### REQUEST
Replace "snorkel" with "swim" in the stretch from the start of the entries through the line containing "Licence if you", and give those lines again with everything else unchanged.

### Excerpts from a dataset

:::

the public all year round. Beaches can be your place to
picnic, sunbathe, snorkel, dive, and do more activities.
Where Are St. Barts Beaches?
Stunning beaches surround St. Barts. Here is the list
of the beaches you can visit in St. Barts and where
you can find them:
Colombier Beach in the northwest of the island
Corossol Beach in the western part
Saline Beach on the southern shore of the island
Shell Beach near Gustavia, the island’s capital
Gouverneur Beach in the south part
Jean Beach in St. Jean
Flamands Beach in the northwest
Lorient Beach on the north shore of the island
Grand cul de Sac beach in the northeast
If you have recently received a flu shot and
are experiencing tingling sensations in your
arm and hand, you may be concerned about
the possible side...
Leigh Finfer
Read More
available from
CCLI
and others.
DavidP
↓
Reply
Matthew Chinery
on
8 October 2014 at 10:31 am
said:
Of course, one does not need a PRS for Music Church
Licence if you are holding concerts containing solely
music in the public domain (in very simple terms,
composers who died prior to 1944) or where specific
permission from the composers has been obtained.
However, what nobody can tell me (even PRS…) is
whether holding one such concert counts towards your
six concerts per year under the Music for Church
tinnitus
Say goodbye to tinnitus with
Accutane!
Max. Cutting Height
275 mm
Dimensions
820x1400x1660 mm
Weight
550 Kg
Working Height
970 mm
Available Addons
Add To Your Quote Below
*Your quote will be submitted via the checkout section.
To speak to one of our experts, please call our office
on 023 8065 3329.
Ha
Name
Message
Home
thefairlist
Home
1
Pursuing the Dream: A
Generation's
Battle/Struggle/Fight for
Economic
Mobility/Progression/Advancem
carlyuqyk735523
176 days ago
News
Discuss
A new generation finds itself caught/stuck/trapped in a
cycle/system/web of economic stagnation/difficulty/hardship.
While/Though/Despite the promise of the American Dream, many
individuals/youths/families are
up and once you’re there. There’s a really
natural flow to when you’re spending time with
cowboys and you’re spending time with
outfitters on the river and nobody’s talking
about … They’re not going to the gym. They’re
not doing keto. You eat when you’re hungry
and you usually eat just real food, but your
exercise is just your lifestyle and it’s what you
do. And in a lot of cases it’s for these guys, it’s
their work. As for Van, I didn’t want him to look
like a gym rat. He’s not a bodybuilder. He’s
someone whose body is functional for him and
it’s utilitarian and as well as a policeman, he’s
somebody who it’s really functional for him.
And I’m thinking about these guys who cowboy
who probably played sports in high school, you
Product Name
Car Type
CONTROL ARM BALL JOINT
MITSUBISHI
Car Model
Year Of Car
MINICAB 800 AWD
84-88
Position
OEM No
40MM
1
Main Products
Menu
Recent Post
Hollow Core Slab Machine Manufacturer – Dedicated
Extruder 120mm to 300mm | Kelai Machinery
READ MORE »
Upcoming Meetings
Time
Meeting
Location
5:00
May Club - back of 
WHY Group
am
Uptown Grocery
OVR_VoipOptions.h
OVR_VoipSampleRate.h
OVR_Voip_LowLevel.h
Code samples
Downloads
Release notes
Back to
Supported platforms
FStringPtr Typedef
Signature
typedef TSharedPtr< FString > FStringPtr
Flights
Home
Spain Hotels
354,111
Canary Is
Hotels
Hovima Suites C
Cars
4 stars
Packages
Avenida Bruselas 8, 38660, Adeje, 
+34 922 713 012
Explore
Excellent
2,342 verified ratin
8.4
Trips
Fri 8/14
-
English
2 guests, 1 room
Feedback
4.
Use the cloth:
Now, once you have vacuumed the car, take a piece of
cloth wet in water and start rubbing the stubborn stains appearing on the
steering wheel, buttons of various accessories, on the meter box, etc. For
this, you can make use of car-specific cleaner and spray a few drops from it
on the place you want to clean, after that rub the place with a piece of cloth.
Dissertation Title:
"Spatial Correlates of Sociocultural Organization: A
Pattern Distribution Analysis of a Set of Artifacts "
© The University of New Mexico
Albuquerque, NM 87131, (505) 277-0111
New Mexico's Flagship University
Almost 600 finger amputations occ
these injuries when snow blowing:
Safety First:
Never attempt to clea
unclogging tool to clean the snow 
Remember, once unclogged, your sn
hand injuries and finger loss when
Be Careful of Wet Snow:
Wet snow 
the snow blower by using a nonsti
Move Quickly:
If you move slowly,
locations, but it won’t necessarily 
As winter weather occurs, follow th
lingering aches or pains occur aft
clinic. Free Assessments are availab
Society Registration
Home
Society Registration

:::

### ANSWER SPACE
the public all year round. Beaches can be your place to
picnic, sunbathe, swim, dive, and do more activities.
Where Are St. Barts Beaches?
Stunning beaches surround St. Barts. Here is the list
of the beaches you can visit in St. Barts and where
you can find them:
Colombier Beach in the northwest of the island
Corossol Beach in the western part
Saline Beach on the southern shore of the island
Shell Beach near Gustavia, the island’s capital
Gouverneur Beach in the south part
Jean Beach in St. Jean
Flamands Beach in the northwest
Lorient Beach on the north shore of the island
Grand cul de Sac beach in the northeast
If you have recently received a flu shot and
are experiencing tingling sensations in your
arm and hand, you may be concerned about
the possible side...
Leigh Finfer
Read More
available from
CCLI
and others.
DavidP
↓
Reply
Matthew Chinery
on
8 October 2014 at 10:31 am
said:
Of course, one does not need a PRS for Music Church
Licence if you are holding concerts containing solely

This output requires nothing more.